* [Study questions]
1. Write out the passage of the essay about drinking starting with "Two (three?) vodka" and going on through "see you again.".
2. In the essay about drinking, what did the writer drink on the first date?
=== Passage shown ===
Two (three?) vodka tonics at dinner. Wine at his apartment. If he didn't offer me a glass, I would prompt him. What do you have open? We went to an outdoor party at his friends' house and there was only beer. I never drink beer, but I did that day. I had at least two. And when someone offered shots, I was one of the first to accept. It was the only way to make the lawn games bearable. It was the only way, it seemed, to be okay when he called me his girlfriend. A smile smeared across my face. The ability to chat with his friends, knowing in the back of my mind, I will never see you again.

On our first date I drank margaritas. And that hazy wall between us never lifted. I never let it.

I could write volumes entitled, Things I Never Told People. And one entry would be about that month: I never told him how I would listen to the same sad songs over and over, and cry in my car and cry at night and cry in the bathroom at work. That I didn't usually eat so little, but that like so many women, whittling away my body and denying my appetites felt like the most appropriate, accessible reaction to grief. I never told him that what I appreciated most about his body was simply his presence. That finally there was a height difference that for so long I thought I craved in dating a man. Then, I thought, it would make sense. I didn't tell him that that's where it ended.

He is a good man, worthy of being with a woman who was genuinely enthusiastic and present. I was never going to be that partner.

I wrote in this post that I've stopped drinking quite a bit. No more wine after work. It's not a given that I'll have a cocktail out at restaurants. I've asked my mom to put away the vodka from the freezer in my parents' home because I just don't need it. That temptation to check out and feel some artificial calm instead of sitting with life and having faith that I can endure the full spectrum of emotions.

I can. I can. I can. 

I spent many years trying to avoid experiencing life as it is--eating, not eating, dating one person after the other. And drinking.

Here's what I know. Alcohol is an anesthetic. A depressant. It is a toxin to every single cell in our body. Drinking initially feels good, of course, but it flattens one out emotionally. The effects play out in one's body much longer than we held that glass of wine in our hands. It is known to exacerbate depression and anxiety. It is not my intention to preach here, but to begin to take a stab at what is urging me to reevaluate my routines, rhythms, and coping mechanisms.
=== Data extract ===
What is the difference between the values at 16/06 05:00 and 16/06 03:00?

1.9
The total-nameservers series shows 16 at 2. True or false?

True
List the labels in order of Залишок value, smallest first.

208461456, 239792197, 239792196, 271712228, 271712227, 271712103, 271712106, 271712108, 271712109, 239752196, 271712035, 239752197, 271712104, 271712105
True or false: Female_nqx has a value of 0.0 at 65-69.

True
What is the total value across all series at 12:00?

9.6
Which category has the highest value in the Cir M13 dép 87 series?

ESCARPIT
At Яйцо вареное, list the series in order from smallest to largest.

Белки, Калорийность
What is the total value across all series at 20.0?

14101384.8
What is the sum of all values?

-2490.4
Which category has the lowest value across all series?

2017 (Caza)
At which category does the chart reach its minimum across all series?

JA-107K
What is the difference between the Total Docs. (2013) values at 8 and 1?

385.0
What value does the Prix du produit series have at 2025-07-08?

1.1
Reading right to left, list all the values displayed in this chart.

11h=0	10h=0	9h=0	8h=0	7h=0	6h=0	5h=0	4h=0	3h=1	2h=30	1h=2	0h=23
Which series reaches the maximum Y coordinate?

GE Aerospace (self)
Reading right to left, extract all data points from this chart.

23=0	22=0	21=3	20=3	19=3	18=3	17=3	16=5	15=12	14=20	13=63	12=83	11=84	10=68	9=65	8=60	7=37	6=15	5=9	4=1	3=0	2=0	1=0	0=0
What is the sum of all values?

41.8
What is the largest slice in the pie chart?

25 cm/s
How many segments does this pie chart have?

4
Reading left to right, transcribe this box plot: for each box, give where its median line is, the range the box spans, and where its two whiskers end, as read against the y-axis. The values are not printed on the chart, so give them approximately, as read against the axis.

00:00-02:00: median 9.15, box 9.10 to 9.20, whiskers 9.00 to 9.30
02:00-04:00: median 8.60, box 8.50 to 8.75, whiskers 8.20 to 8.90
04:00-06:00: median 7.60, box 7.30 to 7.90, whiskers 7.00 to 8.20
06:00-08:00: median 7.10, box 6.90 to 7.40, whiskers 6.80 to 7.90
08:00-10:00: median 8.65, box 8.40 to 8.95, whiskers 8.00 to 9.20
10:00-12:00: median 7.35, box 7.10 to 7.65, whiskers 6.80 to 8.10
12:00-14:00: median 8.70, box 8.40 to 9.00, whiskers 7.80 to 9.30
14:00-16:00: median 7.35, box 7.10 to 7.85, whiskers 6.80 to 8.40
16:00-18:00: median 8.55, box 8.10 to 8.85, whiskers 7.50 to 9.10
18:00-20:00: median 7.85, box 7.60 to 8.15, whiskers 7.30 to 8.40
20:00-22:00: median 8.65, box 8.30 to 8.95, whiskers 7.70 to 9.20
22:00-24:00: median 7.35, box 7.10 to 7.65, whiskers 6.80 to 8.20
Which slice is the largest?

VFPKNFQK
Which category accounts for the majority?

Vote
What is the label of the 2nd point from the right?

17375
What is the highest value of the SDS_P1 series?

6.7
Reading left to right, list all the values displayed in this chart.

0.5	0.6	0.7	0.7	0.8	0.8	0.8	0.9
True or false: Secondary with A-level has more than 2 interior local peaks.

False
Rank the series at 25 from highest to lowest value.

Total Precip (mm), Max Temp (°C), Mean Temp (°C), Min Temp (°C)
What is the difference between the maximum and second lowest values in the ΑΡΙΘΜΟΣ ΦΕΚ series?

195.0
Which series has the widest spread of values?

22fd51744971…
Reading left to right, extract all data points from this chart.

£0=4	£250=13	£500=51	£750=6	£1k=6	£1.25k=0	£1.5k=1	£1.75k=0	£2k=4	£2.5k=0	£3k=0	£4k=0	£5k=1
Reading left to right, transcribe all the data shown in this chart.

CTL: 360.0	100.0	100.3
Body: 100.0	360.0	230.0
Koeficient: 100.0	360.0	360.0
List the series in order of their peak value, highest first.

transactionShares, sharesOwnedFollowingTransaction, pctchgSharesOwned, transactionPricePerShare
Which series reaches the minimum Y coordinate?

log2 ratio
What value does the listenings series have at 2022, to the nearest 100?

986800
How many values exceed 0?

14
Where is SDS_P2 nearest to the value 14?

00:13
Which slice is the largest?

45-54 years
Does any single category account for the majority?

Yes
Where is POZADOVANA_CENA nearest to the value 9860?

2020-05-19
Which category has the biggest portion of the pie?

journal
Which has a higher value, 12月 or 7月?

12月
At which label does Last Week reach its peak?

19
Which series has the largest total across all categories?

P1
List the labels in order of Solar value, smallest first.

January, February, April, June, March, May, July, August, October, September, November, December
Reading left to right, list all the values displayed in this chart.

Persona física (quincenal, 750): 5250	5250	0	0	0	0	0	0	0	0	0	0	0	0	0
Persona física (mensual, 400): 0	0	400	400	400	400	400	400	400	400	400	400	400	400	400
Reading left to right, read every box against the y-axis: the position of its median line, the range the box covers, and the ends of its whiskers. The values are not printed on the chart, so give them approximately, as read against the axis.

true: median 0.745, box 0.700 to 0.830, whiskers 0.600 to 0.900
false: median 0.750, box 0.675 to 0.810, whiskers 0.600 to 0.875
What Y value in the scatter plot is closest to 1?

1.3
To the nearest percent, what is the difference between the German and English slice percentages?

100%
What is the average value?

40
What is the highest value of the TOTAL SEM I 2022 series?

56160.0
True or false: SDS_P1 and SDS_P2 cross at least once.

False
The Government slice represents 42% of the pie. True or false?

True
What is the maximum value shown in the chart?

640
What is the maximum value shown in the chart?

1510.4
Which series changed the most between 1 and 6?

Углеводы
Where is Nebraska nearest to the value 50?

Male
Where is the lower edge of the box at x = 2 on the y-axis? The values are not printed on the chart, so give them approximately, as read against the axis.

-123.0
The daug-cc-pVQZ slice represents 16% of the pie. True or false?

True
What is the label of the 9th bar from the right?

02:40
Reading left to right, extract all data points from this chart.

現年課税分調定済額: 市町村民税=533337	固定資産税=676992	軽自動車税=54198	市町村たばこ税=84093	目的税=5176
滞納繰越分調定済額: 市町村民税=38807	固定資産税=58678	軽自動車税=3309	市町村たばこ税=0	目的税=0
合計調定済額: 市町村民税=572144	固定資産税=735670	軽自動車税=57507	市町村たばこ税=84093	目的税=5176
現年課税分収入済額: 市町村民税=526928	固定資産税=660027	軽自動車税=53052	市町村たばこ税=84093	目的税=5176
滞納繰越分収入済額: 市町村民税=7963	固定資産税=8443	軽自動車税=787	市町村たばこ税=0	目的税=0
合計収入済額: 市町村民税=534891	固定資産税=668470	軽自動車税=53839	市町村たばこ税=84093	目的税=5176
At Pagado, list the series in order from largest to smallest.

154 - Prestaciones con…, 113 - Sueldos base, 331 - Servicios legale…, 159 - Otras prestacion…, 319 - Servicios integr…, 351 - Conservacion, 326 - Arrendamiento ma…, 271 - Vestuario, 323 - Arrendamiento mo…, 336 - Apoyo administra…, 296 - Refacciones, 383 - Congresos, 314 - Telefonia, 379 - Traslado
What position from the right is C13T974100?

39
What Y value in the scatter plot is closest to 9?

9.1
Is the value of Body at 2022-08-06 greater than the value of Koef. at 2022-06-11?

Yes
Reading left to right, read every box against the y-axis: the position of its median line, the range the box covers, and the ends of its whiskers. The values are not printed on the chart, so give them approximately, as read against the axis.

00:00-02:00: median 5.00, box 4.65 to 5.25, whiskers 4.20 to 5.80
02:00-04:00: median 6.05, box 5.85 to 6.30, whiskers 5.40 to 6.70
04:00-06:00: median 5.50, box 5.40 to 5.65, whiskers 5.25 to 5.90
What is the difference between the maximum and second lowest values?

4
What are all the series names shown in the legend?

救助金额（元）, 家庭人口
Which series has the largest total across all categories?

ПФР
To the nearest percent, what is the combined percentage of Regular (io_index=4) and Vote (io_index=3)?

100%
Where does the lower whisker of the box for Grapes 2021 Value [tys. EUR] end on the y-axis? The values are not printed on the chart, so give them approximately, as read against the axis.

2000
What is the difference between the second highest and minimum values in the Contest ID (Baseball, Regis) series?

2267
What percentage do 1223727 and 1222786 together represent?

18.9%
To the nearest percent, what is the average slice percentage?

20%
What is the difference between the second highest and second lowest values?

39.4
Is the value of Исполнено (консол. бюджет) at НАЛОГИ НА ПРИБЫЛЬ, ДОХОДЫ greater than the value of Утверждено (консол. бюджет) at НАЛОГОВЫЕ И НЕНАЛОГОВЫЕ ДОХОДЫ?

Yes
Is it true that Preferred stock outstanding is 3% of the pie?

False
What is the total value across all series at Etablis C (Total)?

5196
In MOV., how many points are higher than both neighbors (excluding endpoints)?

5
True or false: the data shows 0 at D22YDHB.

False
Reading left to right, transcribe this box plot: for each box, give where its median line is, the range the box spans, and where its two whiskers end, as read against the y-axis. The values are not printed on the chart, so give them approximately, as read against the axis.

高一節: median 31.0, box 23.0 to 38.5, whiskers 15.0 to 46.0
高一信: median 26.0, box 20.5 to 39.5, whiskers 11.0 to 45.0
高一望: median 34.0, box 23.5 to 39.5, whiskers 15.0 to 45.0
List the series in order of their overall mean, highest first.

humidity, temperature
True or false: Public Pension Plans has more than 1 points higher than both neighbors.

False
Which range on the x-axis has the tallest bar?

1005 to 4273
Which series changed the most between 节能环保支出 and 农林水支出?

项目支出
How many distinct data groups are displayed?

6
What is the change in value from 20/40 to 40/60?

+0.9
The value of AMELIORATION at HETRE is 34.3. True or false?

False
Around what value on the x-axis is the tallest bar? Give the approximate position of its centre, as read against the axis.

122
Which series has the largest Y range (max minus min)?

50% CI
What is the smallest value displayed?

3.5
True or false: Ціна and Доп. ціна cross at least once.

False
===
* [Solved tasks]
1.
Two (three?) vodka tonics at dinner. Wine at his apartment. If he didn't offer me a glass, I would prompt him. What do you have open? We went to an outdoor party at his friends' house and there was only beer. I never drink beer, but I did that day. I had at least two. And when someone offered shots, I was one of the first to accept. It was the only way to make the lawn games bearable. It was the only way, it seemed, to be okay when he called me his girlfriend. A smile smeared across my face. The ability to chat with his friends, knowing in the back of my mind, I will never see you again.

2. Margaritas.